● **Exercise requirements**:
Take every line containing "Beşiktaş" out of the records.

-------------------------

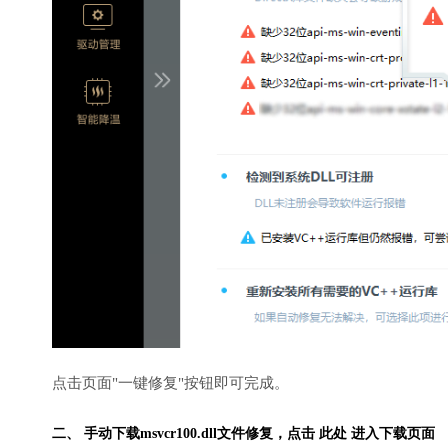
点击页面"一键修复"按钮即可完成。
二、 手动下载msvcr100.dll文件修复，
点击 此处 进入下载页面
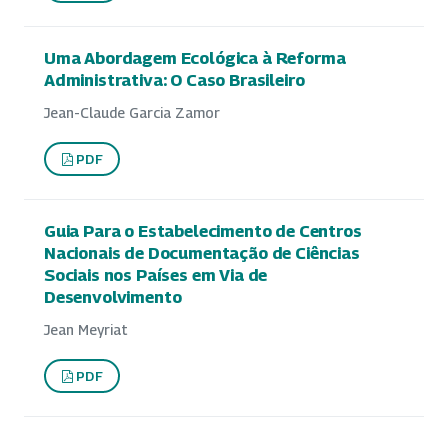
Uma Abordagem Ecológica à Reforma
Administrativa: O Caso Brasileiro
Jean-Claude Garcia Zamor
PDF
Guia Para o Estabelecimento de Centros
Nacionais de Documentação de Ciências
Sociais nos Países em Via de
Desenvolvimento
Jean Meyriat
PDF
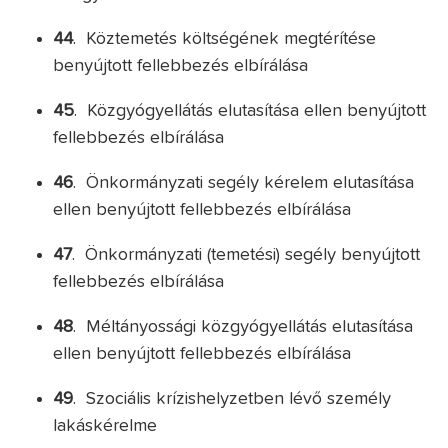
44
. Köztemetés költségének megtérítése
benyújtott fellebbezés elbírálása
45
. Közgyógyellátás elutasítása ellen benyújtott
fellebbezés elbírálása
46
. Önkormányzati segély kérelem elutasítása
ellen benyújtott fellebbezés elbírálása
47
. Önkormányzati (temetési) segély benyújtott
fellebbezés elbírálása
48
. Méltányossági közgyógyellátás elutasítása
ellen benyújtott fellebbezés elbírálása
49
. Szociális krízishelyzetben lévő személy
lakáskérelme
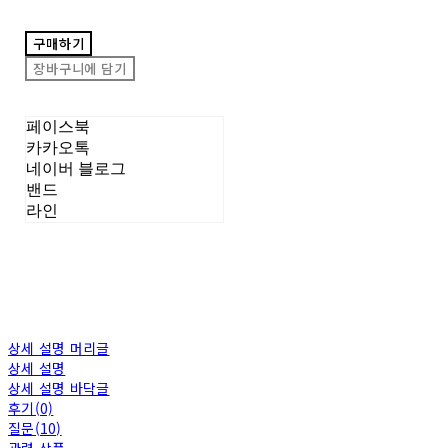
구매하기
장바구니에 담기
페이스북
카카오톡
네이버 블로그
밴드
라인
상세 설명 머리글
상세 설명
상세 설명 바닥글
후기(0)
질문(10)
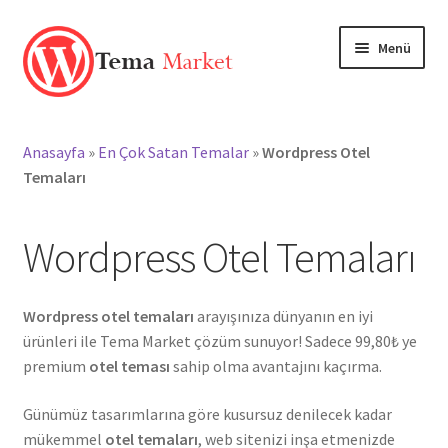
Dolaşıma
İçeriğe
Menü
geç
geç
Anasayfa
Anasayfa
»
En Çok Satan Temalar
»
Wordpress Otel
Mağaza
Temaları
TEMALAR
Wordpress Otel Temaları
EKLENTİLER
Wordpress otel temaları
arayışınıza dünyanın en iyi
Markalar
ürünleri ile Tema Market çözüm sunuyor! Sadece 99,80₺ ye
premium
otel teması
sahip olma avantajını kaçırma.
Hesabım
Günümüz tasarımlarına göre kusursuz denilecek kadar
mükemmel
otel temaları
, web sitenizi inşa etmenizde
Blog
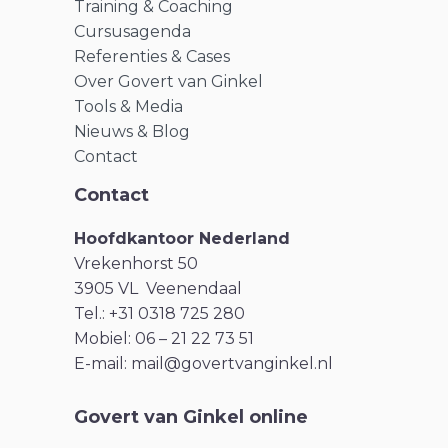
Training & Coaching
Cursusagenda
Referenties & Cases
Over Govert van Ginkel
Tools & Media
Nieuws & Blog
Contact
Contact
Hoofdkantoor Nederland
Vrekenhorst 50
3905 VL Veenendaal
Tel.: +31 0318 725 280
Mobiel: 06 – 21 22 73 51
E-mail:
mail@govertvanginkel.nl
Govert van Ginkel online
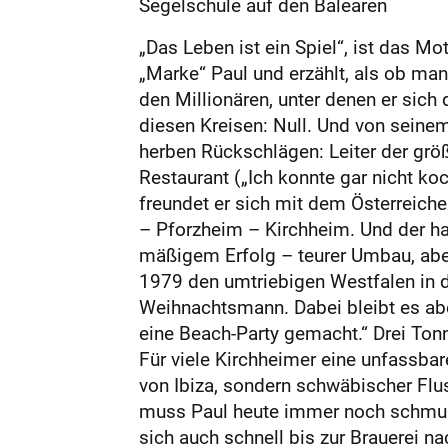
Segelschule auf den Balearen
„Das Leben ist ein Spiel“, ist das Mo
„Marke“ Paul und erzählt, als ob ma
den Millionären, unter denen er sic
diesen Kreisen: Null. Und von seine
herben Rückschlägen: Leiter der grö
Restaurant („Ich konnte gar nicht koc
freundet er sich mit dem Österreich
– Pforzheim – Kirchheim. Und der ha
mäßigem Erfolg – teurer Umbau, aber
1979 den umtriebigen Westfalen in de
Weihnachtsmann. Dabei bleibt es aber 
eine Beach-Party gemacht.“ Drei Ton
Für viele Kirchheimer eine unfassbar
von Ibiza, sondern schwäbischer Fl
muss Paul heute immer noch schmunz
sich auch schnell bis zur Brauerei na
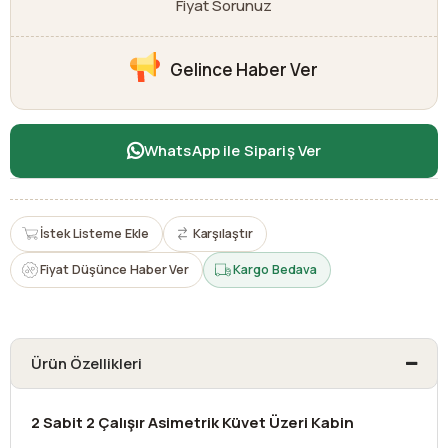
Fiyat Sorunuz
Gelince Haber Ver
WhatsApp ile Sipariş Ver
İstek Listeme Ekle
Karşılaştır
Fiyat Düşünce Haber Ver
Kargo Bedava
Ürün Özellikleri
2 Sabit 2 Çalışır Asimetrik Küvet Üzeri Kabin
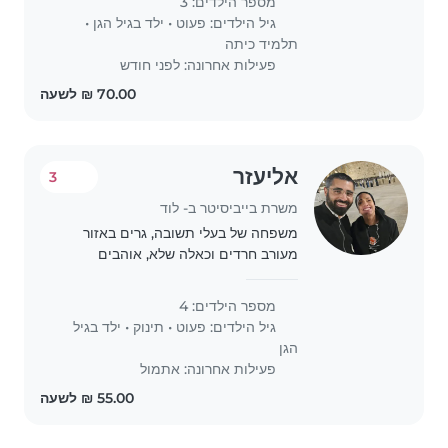
מספר הילדים: 3
חשוב לנו שיהיה/ת לבייביסיטר ניסיון..
גיל הילדים:
פעוט
•
ילד בגיל הגן
•
תלמיד כיתה
פעילות אחרונה: לפני חודש
אליעזר
3
משרת בייביסיטר ב- לוד
משפחה של בעלי תשובה, גרים באזור
מעורב חרדים וכאלה שלא, אוהבים
אנשים, באים ממשפחות חמות, נעזרים
המון באמא ובחמה, אבל זקוקים ממש
מספר הילדים: 4
לעזרה כי ברוך השם יש 4 קטנטנים
גיל הילדים:
פעוט
•
תינוק
•
ילד בגיל
מתחת לגיל 3. חשוב לנו..
הגן
פעילות אחרונה: אתמול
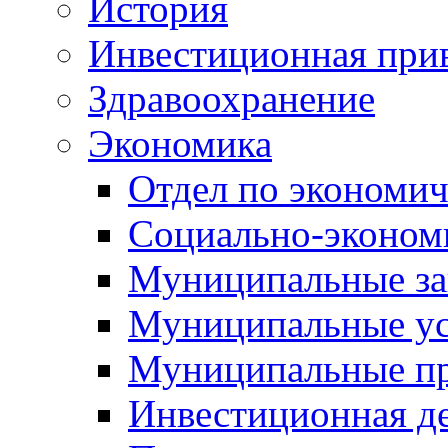
История
Инвестиционная прив
Здравоохранение
Экономика
Отдел по экономич
Социально-экономи
Муниципальные за
Муниципальные ус
Муниципальные п
Инвестиционная д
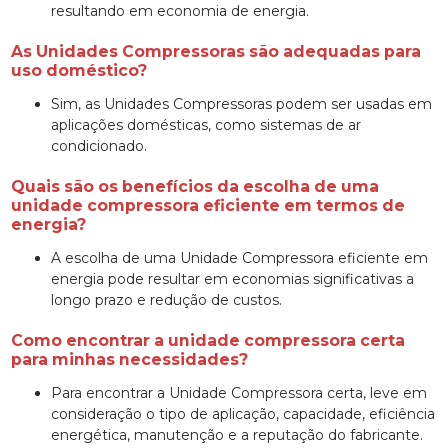
resultando em economia de energia.
As Unidades Compressoras são adequadas para
uso doméstico?
Sim, as Unidades Compressoras podem ser usadas em
aplicações domésticas, como sistemas de ar
condicionado.
Quais são os benefícios da escolha de uma
unidade compressora
eficiente em termos de
energia?
A escolha de uma Unidade Compressora eficiente em
energia pode resultar em economias significativas a
longo prazo e redução de custos.
Como encontrar a
unidade compressora
certa
para minhas necessidades?
Para encontrar a Unidade Compressora certa, leve em
consideração o tipo de aplicação, capacidade, eficiência
energética, manutenção e a reputação do fabricante.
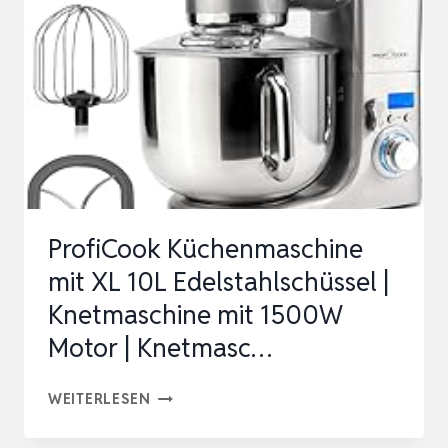
SCHÜSSEL
|
KNETMASCHINE
MIT
2500W
|
METALLGETRIEBE
UND
ProfiCook Küchenmaschine
LED…
mit XL 10L Edelstahlschüssel |
Knetmaschine mit 1500W
Motor | Knetmasc…
PROFICOOK
WEITERLESEN
KÜCHENMASCHINE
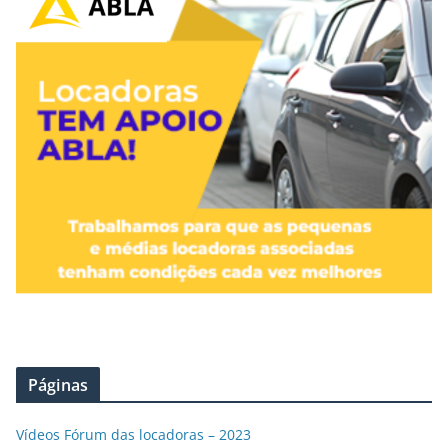
Páginas
Vídeos Fórum das locadoras – 2023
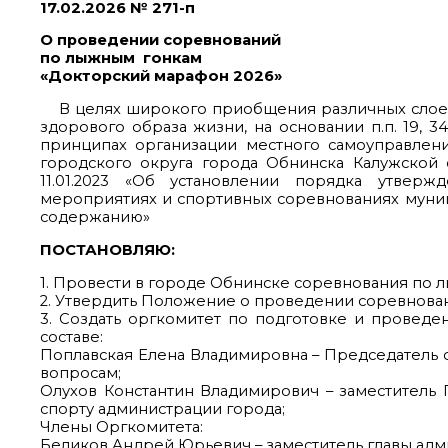
17.02.2026 № 271-п
О проведении соревнований
по лыжным гонкам
«Докторский марафон 2026»
В целях широкого приобщения различных слоев 
здорового образа жизни, на основании п.п. 19, 34
принципах организации местного самоуправления
городского округа города Обнинска Калужской
11.01.2023 «Об установлении порядка утвер
мероприятиях и спортивных соревнованиях муници
содержанию»
ПОСТАНОВЛЯЮ:
1. Провести в городе Обнинске соревнования по л
2. Утвердить Положение о проведении соревнова
3. Создать оргкомитет по подготовке и провед
составе:
Поплавская Елена Владимировна – Председатель о
вопросам;
Олухов Константин Владимирович – заместитель 
спорту администрации города;
Члены Оргкомитета:
Беликов Андрей Юрьевич – заместитель главы адм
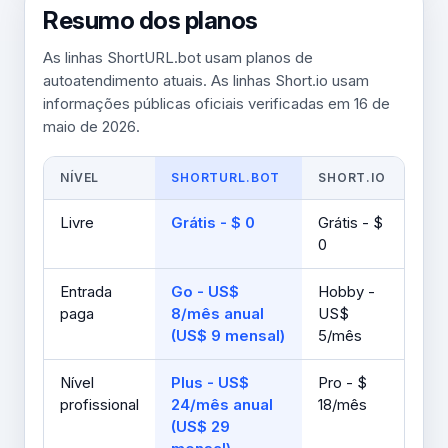
Resumo dos planos
As linhas ShortURL.bot usam planos de
autoatendimento atuais. As linhas Short.io usam
informações públicas oficiais verificadas em 16 de
maio de 2026.
NÍVEL
SHORTURL.BOT
SHORT.IO
Livre
Grátis - $ 0
Grátis - $
0
Entrada
Go - US$
Hobby -
paga
8/mês anual
US$
(US$ 9 mensal)
5/mês
Nível
Plus - US$
Pro - $
profissional
24/mês anual
18/mês
(US$ 29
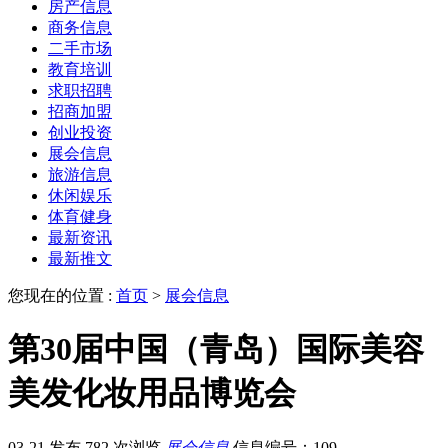
房产信息
商务信息
二手市场
教育培训
求职招聘
招商加盟
创业投资
展会信息
旅游信息
休闲娱乐
体育健身
最新资讯
最新推文
您现在的位置 :
首页
>
展会信息
第30届中国（青岛）国际美容
美发化妆用品博览会
03-21 发布
782 次浏览
展会信息
信息编号：109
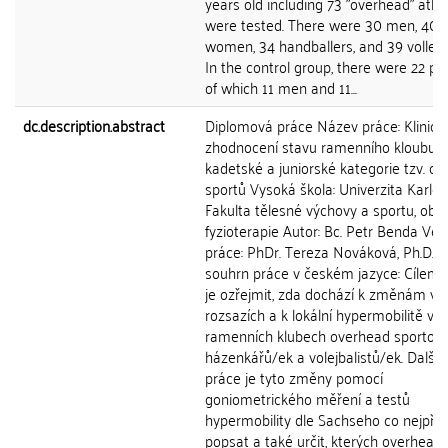
years old including 73 "overhead" athl
were tested. There were 30 men, 40
women, 34 handballers, and 39 volleyb
In the control group, there were 22 pe
of which 11 men and 11...
dc.description.abstract
Diplomová práce Název práce: Klinick
zhodnocení stavu ramenního kloubu u
kadetské a juniorské kategorie tzv. o
sportů Vysoká škola: Univerzita Karlov
Fakulta tělesné výchovy a sportu, obo
fyzioterapie Autor: Bc. Petr Benda Ved
práce: PhDr. Tereza Nováková, Ph.D. Cí
souhrn práce v českém jazyce: Cílem 
je ozřejmit, zda dochází k změnám v
rozsazích a k lokální hypermobilitě v
ramenních klubech overhead sportovc
házenkářů/ek a volejbalistů/ek. Další
práce je tyto změny pomocí
goniometrického měření a testů
hypermobility dle Sachseho co nejpřes
popsat a také určit, kterých overhead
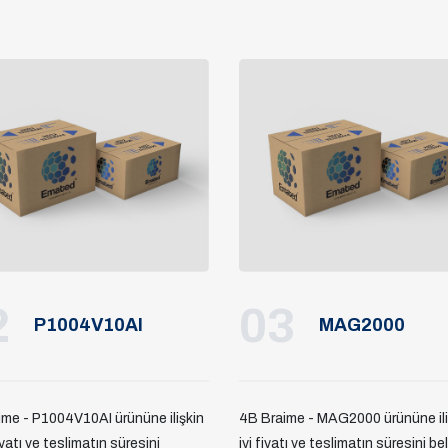
2
03
P1004V10AI
MAG2000
ime - P1004V10AI ürününe ilişkin
4B Braime - MAG2000 ürününe ili
iyatı ve teslimatın süresini
iyi fiyatı ve teslimatın süresini be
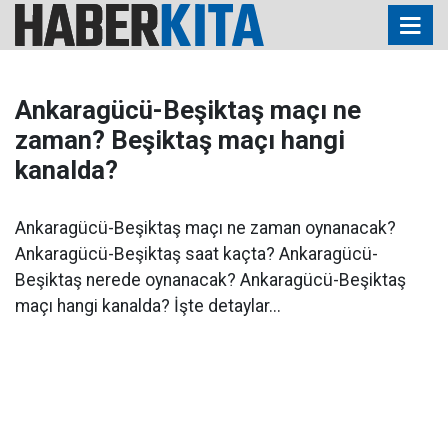
Ankaragücü-Beşiktaş maçı ne
zaman? Beşiktaş maçı hangi
kanalda?
Ankaragücü-Beşiktaş maçı ne zaman oynanacak?
Ankaragücü-Beşiktaş saat kaçta? Ankaragücü-
Beşiktaş nerede oynanacak? Ankaragücü-Beşiktaş
maçı hangi kanalda? İşte detaylar...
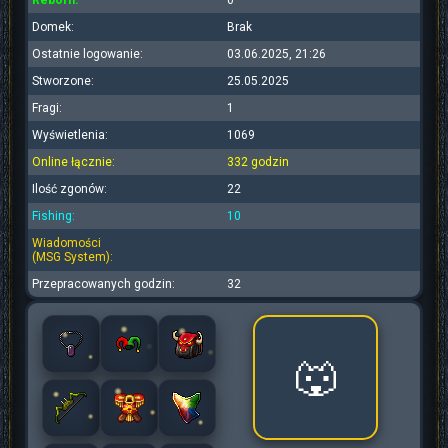
Reborn:
0
Domek:
Brak
Ostatnie logowanie:
03.06.2025, 21:26
Stworzone:
25.05.2025
Fragi:
1
Wyświetlenia:
1069
Online łącznie:
332 godzin
Ilość zgonów:
22
Fishing:
10
Wiadomości
(MSG System):
Przepracowanych godzin:
32
🐺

-------------------------

● **Solution**:
Ankaragücü-Beşiktaş maçı ne
zaman? Beşiktaş maçı hangi
Ankaragücü-Beşiktaş maçı ne zaman oynanacak?
Ankaragücü-Beşiktaş saat kaçta? Ankaragücü-
Beşiktaş nerede oynanacak? Ankaragücü-Beşiktaş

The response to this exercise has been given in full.